§ **Work order**
Copy out the records below with "maintenance sheet" changed to "calibration log" throughout, leaving everything else as it is. Omit the pictures.
########
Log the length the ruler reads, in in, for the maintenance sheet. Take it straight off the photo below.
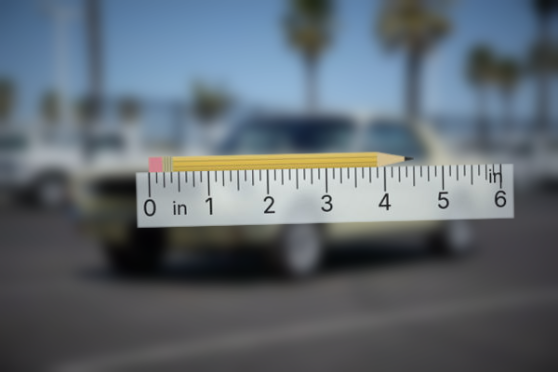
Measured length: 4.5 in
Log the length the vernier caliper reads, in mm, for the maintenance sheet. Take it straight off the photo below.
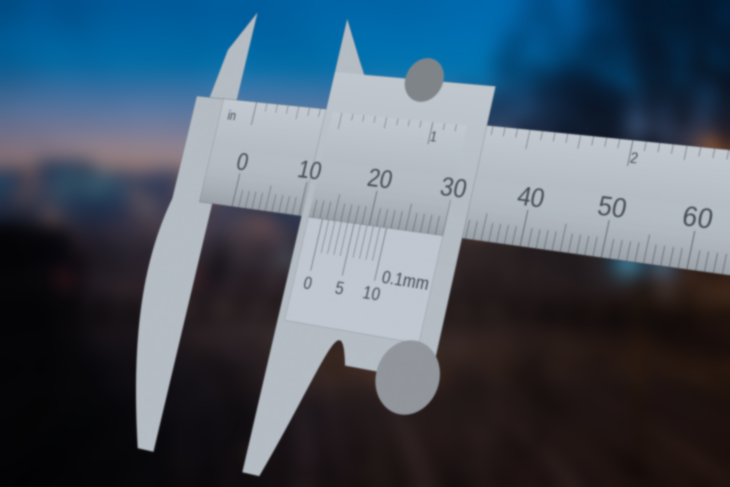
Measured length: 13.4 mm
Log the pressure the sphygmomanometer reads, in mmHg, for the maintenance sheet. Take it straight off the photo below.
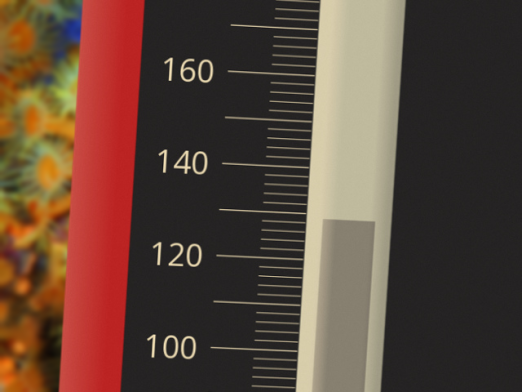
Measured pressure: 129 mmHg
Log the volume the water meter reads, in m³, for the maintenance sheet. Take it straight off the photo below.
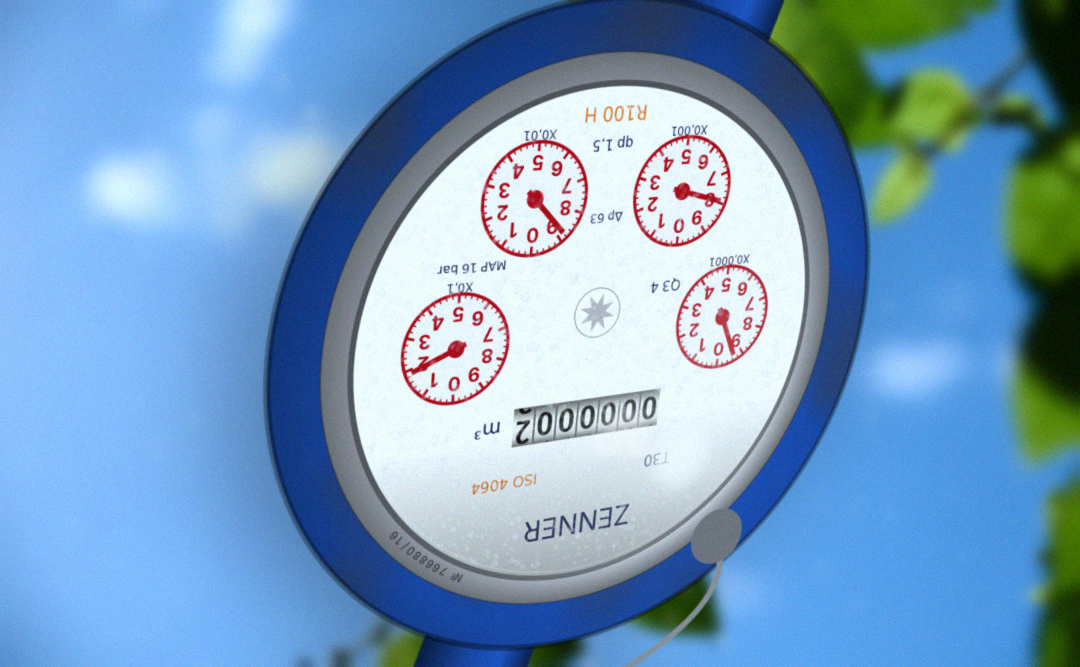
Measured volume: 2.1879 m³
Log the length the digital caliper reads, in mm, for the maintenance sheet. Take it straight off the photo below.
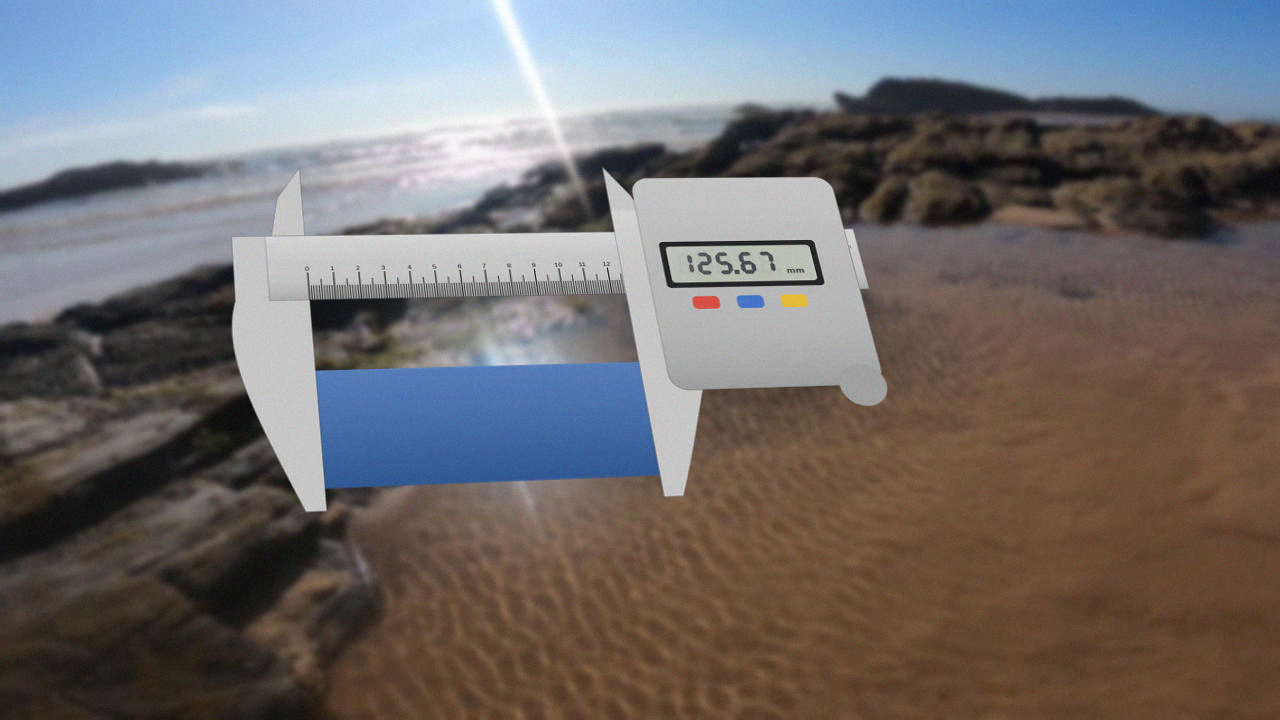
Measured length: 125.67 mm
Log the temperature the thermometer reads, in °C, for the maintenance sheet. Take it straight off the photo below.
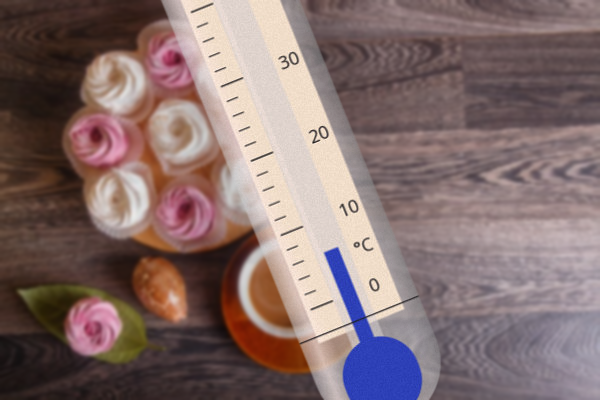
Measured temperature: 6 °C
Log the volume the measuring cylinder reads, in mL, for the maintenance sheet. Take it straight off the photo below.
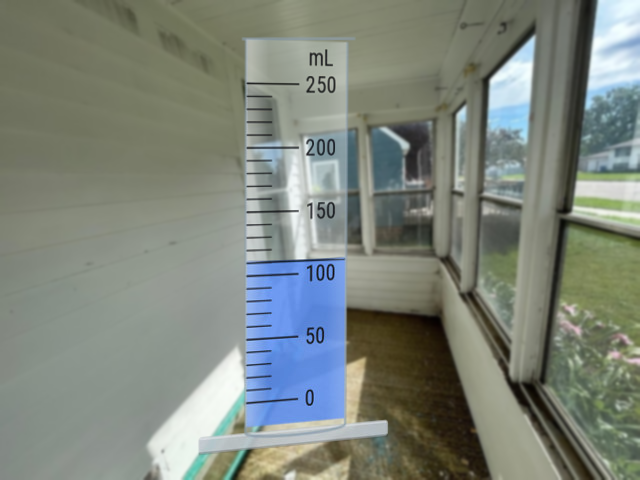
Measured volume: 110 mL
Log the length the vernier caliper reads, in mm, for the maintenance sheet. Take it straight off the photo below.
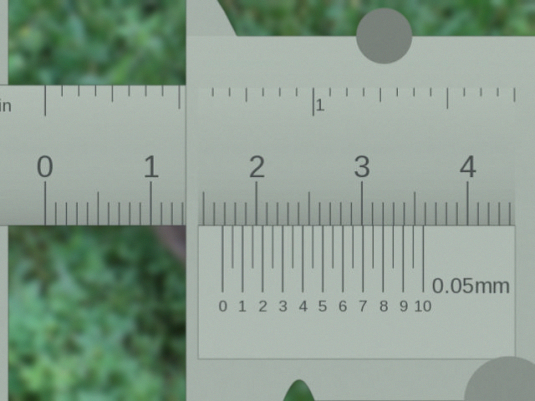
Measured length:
########
§ **Task solution**
Log the length the ruler reads, in in, for the calibration log. Take it straight off the photo below.
Measured length: 4.5 in
Log the length the vernier caliper reads, in mm, for the calibration log. Take it straight off the photo below.
Measured length: 13.4 mm
Log the pressure the sphygmomanometer reads, in mmHg, for the calibration log. Take it straight off the photo below.
Measured pressure: 129 mmHg
Log the volume the water meter reads, in m³, for the calibration log. Take it straight off the photo below.
Measured volume: 2.1879 m³
Log the length the digital caliper reads, in mm, for the calibration log. Take it straight off the photo below.
Measured length: 125.67 mm
Log the temperature the thermometer reads, in °C, for the calibration log. Take it straight off the photo below.
Measured temperature: 6 °C
Log the volume the measuring cylinder reads, in mL, for the calibration log. Take it straight off the photo below.
Measured volume: 110 mL
Log the length the vernier caliper reads, in mm, for the calibration log. Take it straight off the photo below.
Measured length:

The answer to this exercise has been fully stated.